The logic behind the President-elect's supposed interest in recruiting Senator Clinton into his Cabinet is allegedly to be found in Doris Kearns Goodwin's Team of Rivals, the best-selling account of Abraham Lincoln's Civil War Cabinet. Lincoln recruited numerous GOP power-brokers into his orbit, including defeated rivals for the 1860 nomination, and Goodwin will tell you (I haven't read the book) that it all went well.

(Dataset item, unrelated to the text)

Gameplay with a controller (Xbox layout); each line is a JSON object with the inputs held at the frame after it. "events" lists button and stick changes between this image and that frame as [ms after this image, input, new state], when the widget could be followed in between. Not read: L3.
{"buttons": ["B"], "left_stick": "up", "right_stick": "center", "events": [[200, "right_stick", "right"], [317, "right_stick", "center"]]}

If anything, it would be less risky for Obama to assemble such a cabinet than it was for Lincoln. In Abe's time, there was nothing to stop Cabinet members from scheming to succeed or even to overthrow the President in the next election. Lincoln was in fact giving people like William Seward and Salmon P. Chase stronger positions to challenge him from, had they chosen that course. During our "early national period," a Cabinet post was the strongest credential for a potential President. Once Thomas Jefferson's party took over in 1801, in fact, the Secretary of State, rather than the Vice President, was the heir apparent to supreme power. James Madison was Jefferson's Sec. of State and succeeded him, and Madison's Sec., James Monroe, succeeded him. The pattern repeated itself once more with John Quincy Adams, but Monroe's Cabinet was probably the most formidable "Team of Rivals" ever. Along with Adams at State, it included two other men who would vie with Adams for the presidency in 1824: Treasury Secretary William Crawford and War Secretary John C. Calhoun. None would defer to another, and Crawford actually won the party nomination via a congressional caucus. Adams ran regardless, while Calhoun hedged his bets by serving as running mate to both Adams and Andrew Jackson. The consequence of Monroe packing his Cabinet with such ambitious talent was that the country went from the "Era of Good Feeling" and a de facto one-party system to the disintegration of Jefferson's party in just eight years.
Some observers understandably worry that Senator Clinton might act as if she were in the Monroe Cabinet rather than Lincoln's, but I think that the parties, not to mention the public, expect more deference to the President from his department heads. Clinton could not hope to hold the job, if she gets it, if she appeared to use it to build a campaign organization, even if it wasn't meant to go operational until 2016. Furthermore, it's been one hundred years since a candidate went directly from the Cabinet to the Presidency; the last man was Secretary of War William Howard Taft in 1909, and standards were so different back then that no one really cared that the Presidency was Taft's first elected office. Following this logic, bringing Clinton into the White House would be a way of "keeping your friends close and your enemies closer. But calculations of that kind shouldn't outweigh Clinton's unsuitability for the office.
As for Senator McCain, his meeting with Obama today provoked speculation that the Republican might be made part of the team. But even if Obama can work something out with McCain, the Arizonan would probably be of more use to him right where he is, as a potential filibuster-buster in the Senate. And with that, speculation about a "team of rivals" should end, since no other Democrat can be taken seriously as a rival who needs to be incorporated into the Cabinet. The only other gambit I can imagine would be for Obama to recruit Mike Huckabee or Mitt Romney, his most likely Republican rivals four years from now, and neither man would have any reason to accept such invitations were they offered. By process of elimination, the only motive for appointing Clinton, absent the emergence of a real team of rivals, would be to neutralize her as an intra-party threat, and that would be an irresponsible motive for a potentially disastrous decision.